Wednesday, November 29, 2017
Mabel Opal Pear and the Rules for Spying
Hosch, Amanda. Mabel Opal Pear and the Rules for Spying
October 1st 2017 by Capstone Young Readers
Public Library Copy
Mabel and her parents live in a very small town that caters to tourists and hikers near Mount Rainier. Her aunt runs a bakery nearby, her mother runs the family's spoon museum, and her father repairs communications wiring. BUT... her parents are also spies who do "cleanup" in far flung countries, and as a side project also try to give back a lot of historical artifacts that Mabel's mother's parents stole back in the 1960s! When her parents are on their latest mission, her aunt is accused of theft, and her uncle and his family move in to Mabel's house to "take care of" her, although Mabel suspects that her uncle (who abandoned his sisters after the death of their parents, stealing their money besides!) is trying to find items her grandparents' stole and hid in her house. While the school principal tries to help Mabel out, and her cousin Victoria is a lot nicer than her parents, Mabel still worries about her aunt in jail and her parents, who seem to be taking too long on their mission. Mabel finds something that her uncle wants, but wants to make sure that the item stays safe. She also wants to make sure that her uncle doesn't start selling off spoons from the museum! Can Mabel hold everything together until her parents make it back?

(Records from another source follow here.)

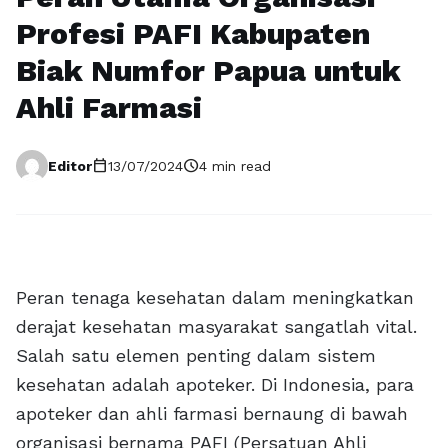
Profesi PAFI Kabupaten
Biak Numfor Papua untuk
Ahli Farmasi
calendar_today
schedule
Editor
13/07/2024
4 min read
Peran tenaga kesehatan dalam meningkatkan
derajat kesehatan masyarakat sangatlah vital.
Salah satu elemen penting dalam sistem
kesehatan adalah apoteker. Di Indonesia, para
apoteker dan ahli farmasi bernaung di bawah
organisasi bernama PAFI (Persatuan Ahli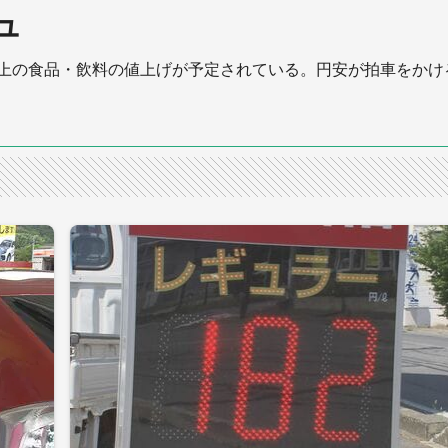
ュ
目以上の食品・飲料の値上げが予定されている。円安が拍車をかけ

Strengths: I loved the small town setting of this one, with the cafe and museum! I thought that the principal was a fantastic characters, and the girls in Mabel's class, who could have been very nasty, were actually very sympathetic and nice. The idea that Mabel's parents are spies and the small town is their cover was really quite brilliant, and the fact that the grandparents were part of a ring of thieves... fantastic. A lot of unexpected depth in this book. Quite well done.
Weaknesses: Horrible, horrible formatting. The cover does not do the content justice, the print is tiny, and the binding is paper over board. If this had been a regular sized, dust jacketed book, the print wouldn't have had to be so tiny.
What I really think: While I enjoyed the story, this book, as published, would just gather dust on the shelves. Kat Sinclair has similar issues, and I can't get anyone to check it out. Don't publishers have focus groups of tweens for these sorts of things? Give enough free books to a school or library, and I'm sure they'd get together children who would give opinions. Frustrating.